Exploiting such vectorization opportunities when accelerating HPC code on FPGAs is essential; otherwise, we may be operating far below optimal performance. Our flow, because it is based on a sophisticated frontend analysis and a cost model-based backend code-generation framework, can give these performance gains automatically.
There are a number of complimentary lines of investigation that we are still pursuing. Further optimizations at the frontend and backend of our framework in addition to pipelining and vectorization could further improve performance. Until now, we have made models from domain of fluid dynamics the focus for our test cases, and such models are innately amenable to finding mappable loops and hence to streaming. We are investigating extending the application domain to deep learning neural networks, which too lends itself to a streaming architecture, but requires closer integration of folds in addition to maps, which is an on-going work.
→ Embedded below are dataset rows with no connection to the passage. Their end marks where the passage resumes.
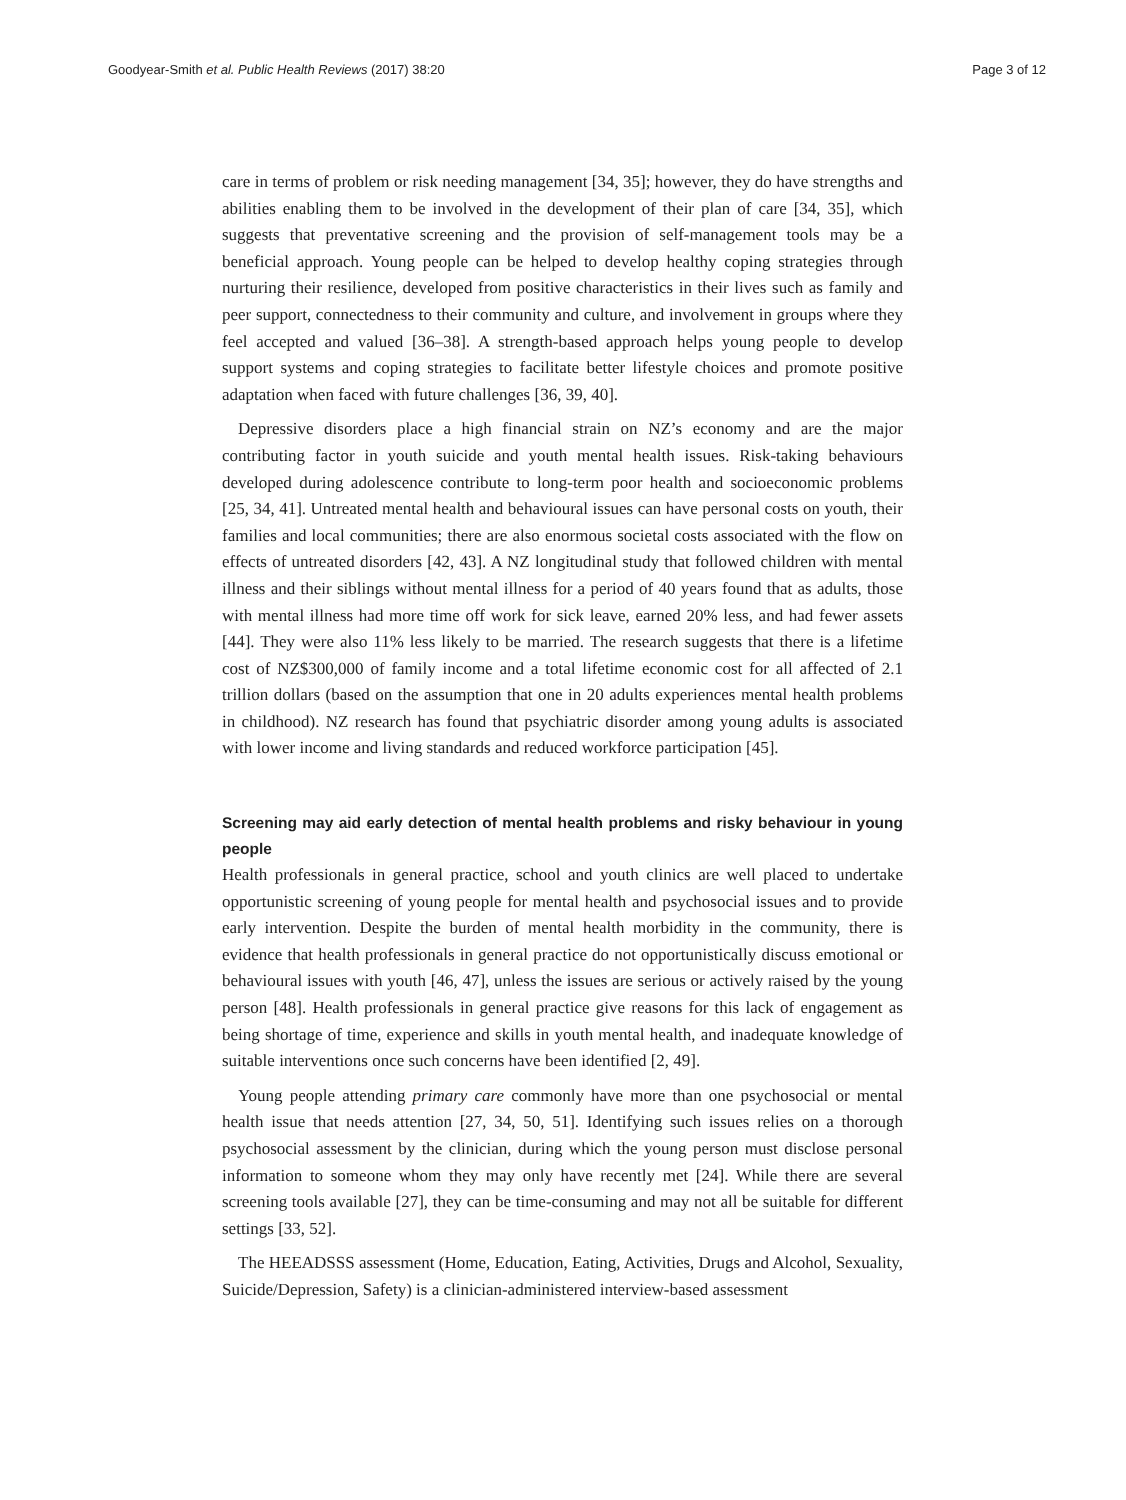Goodyear-Smith et al. Public Health Reviews (2017) 38:20 Page 3 of 12
care in terms of problem or risk needing management [34, 35]; however, they do have strengths and abilities enabling them to be involved in the development of their plan of care [34, 35], which suggests that preventative screening and the provision of self-management tools may be a beneficial approach. Young people can be helped to develop healthy coping strategies through nurturing their resilience, developed from positive characteristics in their lives such as family and peer support, connectedness to their community and culture, and involvement in groups where they feel accepted and valued [36–38]. A strength-based approach helps young people to develop support systems and coping strategies to facilitate better lifestyle choices and promote positive adaptation when faced with future challenges [36, 39, 40].
Depressive disorders place a high financial strain on NZ’s economy and are the major contributing factor in youth suicide and youth mental health issues. Risk-taking behaviours developed during adolescence contribute to long-term poor health and socioeconomic problems [25, 34, 41]. Untreated mental health and behavioural issues can have personal costs on youth, their families and local communities; there are also enormous societal costs associated with the flow on effects of untreated disorders [42, 43]. A NZ longitudinal study that followed children with mental illness and their siblings without mental illness for a period of 40 years found that as adults, those with mental illness had more time off work for sick leave, earned 20% less, and had fewer assets [44]. They were also 11% less likely to be married. The research suggests that there is a lifetime cost of NZ$300,000 of family income and a total lifetime economic cost for all affected of 2.1 trillion dollars (based on the assumption that one in 20 adults experiences mental health problems in childhood). NZ research has found that psychiatric disorder among young adults is associated with lower income and living standards and reduced workforce participation [45].
Screening may aid early detection of mental health problems and risky behaviour in young people
Health professionals in general practice, school and youth clinics are well placed to undertake opportunistic screening of young people for mental health and psychosocial issues and to provide early intervention. Despite the burden of mental health morbidity in the community, there is evidence that health professionals in general practice do not opportunistically discuss emotional or behavioural issues with youth [46, 47], unless the issues are serious or actively raised by the young person [48]. Health professionals in general practice give reasons for this lack of engagement as being shortage of time, experience and skills in youth mental health, and inadequate knowledge of suitable interventions once such concerns have been identified [2, 49].
Young people attending primary care commonly have more than one psychosocial or mental health issue that needs attention [27, 34, 50, 51]. Identifying such issues relies on a thorough psychosocial assessment by the clinician, during which the young person must disclose personal information to someone whom they may only have recently met [24]. While there are several screening tools available [27], they can be time-consuming and may not all be suitable for different settings [33, 52].
The HEEADSSS assessment (Home, Education, Eating, Activities, Drugs and Alcohol, Sexuality, Suicide/Depression, Safety) is a clinician-administered interview-based assessment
We are also in the process of integrating all stages of the flow into a single framework, which we hope will contribute to mainstreaming of FPGAs as HPC accelerators.
Data Availability
The TytTra backend compiler has been deposited in a Github repository at https://github.com/waqarnabi/tybec. This is an on-going work, so the authors should be contacted if any issues.
Conflicts of Interest
The authors declare that there are no conflicts of interest regarding the publication of this paper.
Acknowledgments
The authors acknowledge support of the EPSRC for this work carried out as part of the TyTra project (no. EP/L00058X/1).